On April 21st, I was the cause of a fire that burned a hole in my home and left three families displaced.
On May 21st, I was shaken again by the Lord to the point where I basically stripped my clothes and bowed down on the floor and asked for mercy and peace.
What is it about the 21st? If we draw it out, 7 is one of the perfect numbers in the Bible. Multiply it by 3 in the Trinity and you have 21. 21 is seen as a lucky number by those that believe in superstition and the god that is blackjack. But from now on that number will mean more than any other. More than any birthday or anniversary. It means so much.
I woke up restless repeatedly today. I prayed to God to let me sleep and it just wouldn't happen. But I prayed and I prayed just like it says in that Good Book and though the change wasn't as quick as I had hoped, it surely happened. And the blessings were even more than I could have asked.
I started off shaky but I went to see my father in the hospital. The Lord has answered our prayers and his pressure is down to healthy levels. Praise Him. But the real blessing was the conversation we had. I must say that it was the most honest and heartfelt conversation we had in our history. We expressed love and disappointment and everything. I realized that as much as we have butted heads, we truly are on the same page. We just have different ways of expressing it.
I then went to see a movie. This was pre-planned because of my aforementioned shakiness. I felt I needed a diversion. I hoped to find a comedy, but found nothing to my suiting. I did go to see a movie, "Water", that was on my to-see list. I can't tell you how much of a blessing it was. Centering on a widows' home in Gandhi-era India, it follows two widows. One is shunned in the camp for not shaving her hair. She is pimped to neighboring brahmins and her efforts keep the home surviving. The other is a widow who is only 7, who doesn't really understand what is going on. She is just a child and acts as such. But her idealism and innonence help open up the eyes of another widow. In the end it is this 7 year old who is sent to the brahmins but after one episode, she is delivered to the liberal Gandhi sympathizer who hoped to marry the shunned widow. I won't tell everything, though I've already spoiled it, but it was so moving. I honestly tried to hold back my tears but my body would not cooperate.

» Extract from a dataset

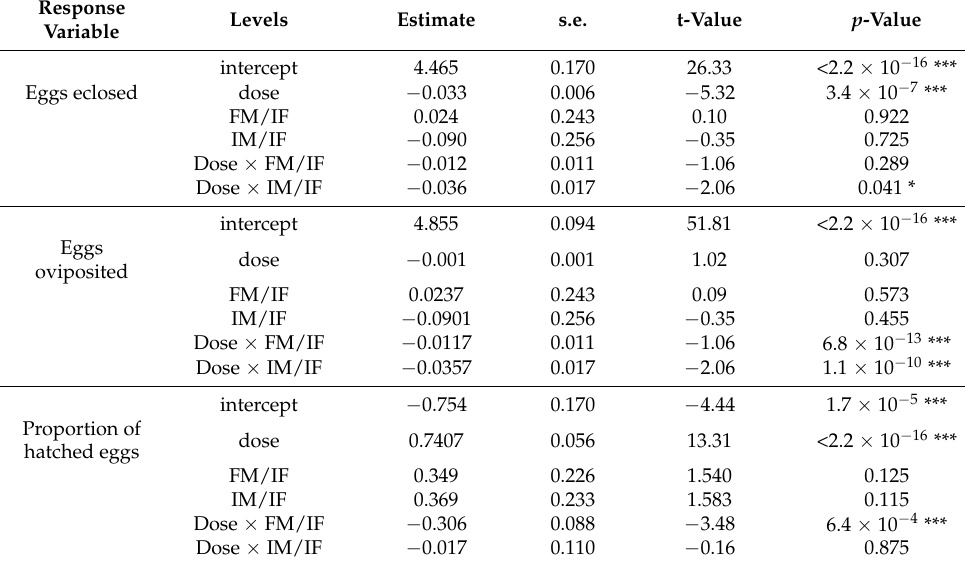
Table 2. Coefficient estimates of the GLiM models for the number of eclosed eggs, the number of oviposited eggs, and the proportion of eggs hatched per female. The IM/FF cross does not appear in the table since this parameter is set to zero and matters as a reference level; thus, the FM/IF and IM/IF estimates are compared with this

Mainly it put things in perspective. It was another example of what love really is. What dedication true care really means.
I won't lie. I feel broken. But at the same time I feel as close to completion than I ever felt. I've been coasting for so long in this state of contentedness and emptiness. But now I see the light. I pray that God continues to shake me up, brake me down, and mold me into the man he wants me to be with love, wisdom, peace, patience, faith, and joy. Please Lord make me into that man.